Douwe Osinga's Blog: Why the blackout was no problem

Saturday, August 23, 2003

After the recent blackout in North America, there is a lot of talk again about the pro's and contra's of privatisation and deregulation of the electricity industry. Mostly about the contra's, actually. A lot of the rants I read are like: it didn't work in California, it didn't work in Australia and it is not going to work in the Netherlands either. Without a miss a discussion ensues with people saying, but it did work in Pennsylvania and Texas and actually it worked out fine in Australia and it wasn't the deregulation that failed in California. The conclusion probably is that deregulation can work, but that it won't if you don't take care.

The point is, humans fail to see that a lot of small gains can outweigh one big disadvantage. The black out in North America is a point in case. People tend to think that an occurrence like that proves that failure of deregulation. The total costs seem to be around 1 billion dollar. It seems a lot, but the total bill of electricity generation in the US is somewhere around 400 billion dollar. If due to deregulation something like this would happen four times a year extra, it would drive up costs by about 1%. Deregulation typically aims to reduce costs by 20%.

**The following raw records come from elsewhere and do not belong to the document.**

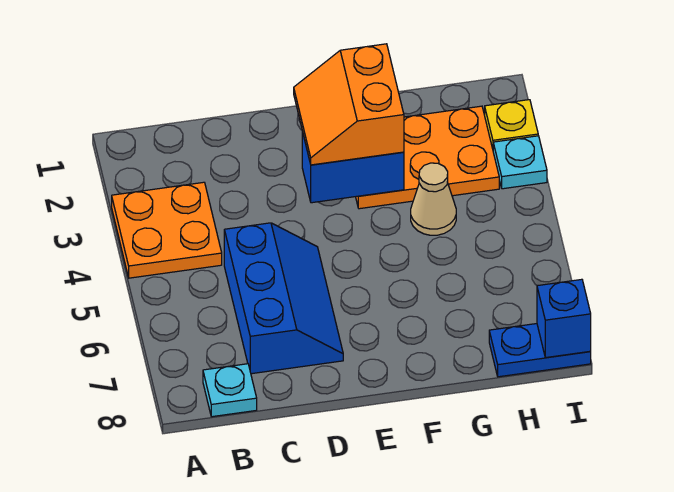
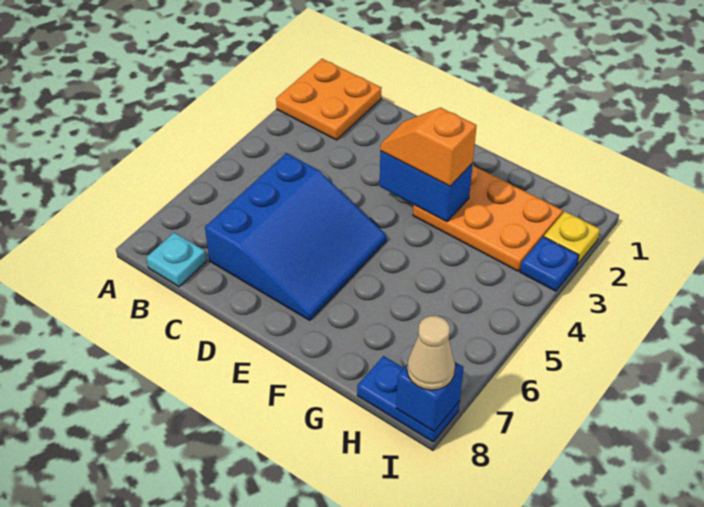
orange 2x2 plate [112,182,222,278] -> orange 2x2 plate moved to [276,59,382,140]
blue 2x3 slope [224,223,343,374] -> blue 3x3 slope [205,153,386,320]
orange 2x2 slope [294,44,404,165] -> orange 1x2 slope [380,108,477,186]
tan 1x1 cone [411,163,456,235] -> tan 1x1 cone moved to [407,316,455,390]
cyan 1x1 plate [493,136,547,189] -> blue 1x1 plate [520,237,579,291]

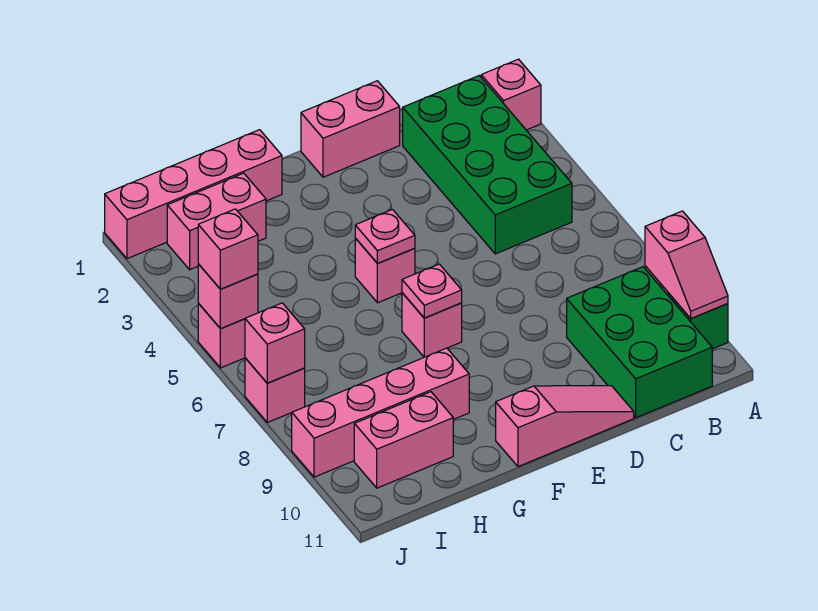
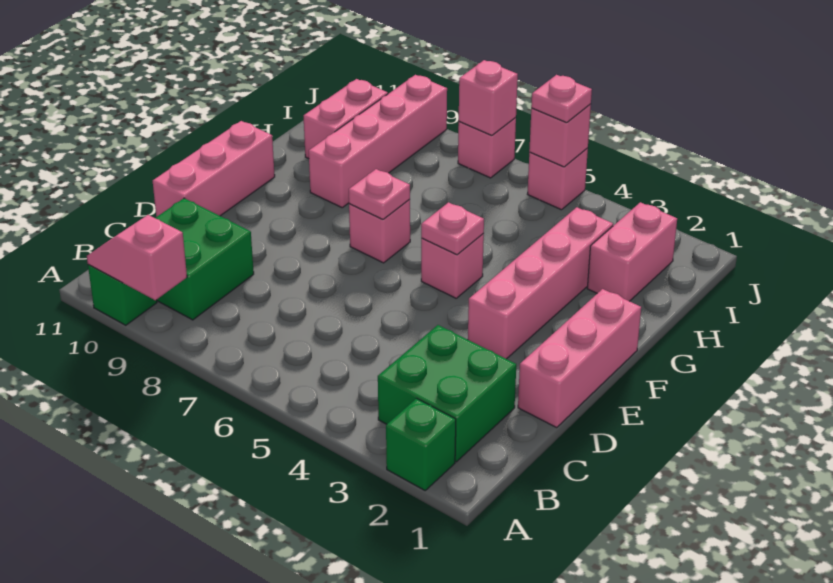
pink 1x1 brick [481,59,541,130] -> green 1x1 brick [386,398,456,490]
green 2x4 brick [403,76,572,254] -> green 2x2 brick [378,325,516,462]
green 2x3 brick [567,267,712,418] -> green 2x2 brick [155,198,254,320]
pink 1x2 brick [301,81,400,177] -> pink 1x3 brick [518,289,641,427]
pink 1x3 slope [496,386,634,467] -> pink 1x3 brick [153,121,275,217]
pink 1x4 brick [105,130,282,259] -> pink 1x4 brick moved to [468,207,613,359]
pink 1x1 brick [198,209,258,289] -> pink 1x1 plate [531,75,592,123]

Farm subsidies are another example. The Common Agriculture Policy, which spends (some would say wastes) about 50 billion euros a year on farm subsidies, costs every European a little (well, 150 euros or so). But it brings a lot of money to the farmers. So anytime somebody proposes to cut the subsidies, the farmers get mad and park their tractors on the highway. The general public thinks: it's not fair that they want take money from those farmers.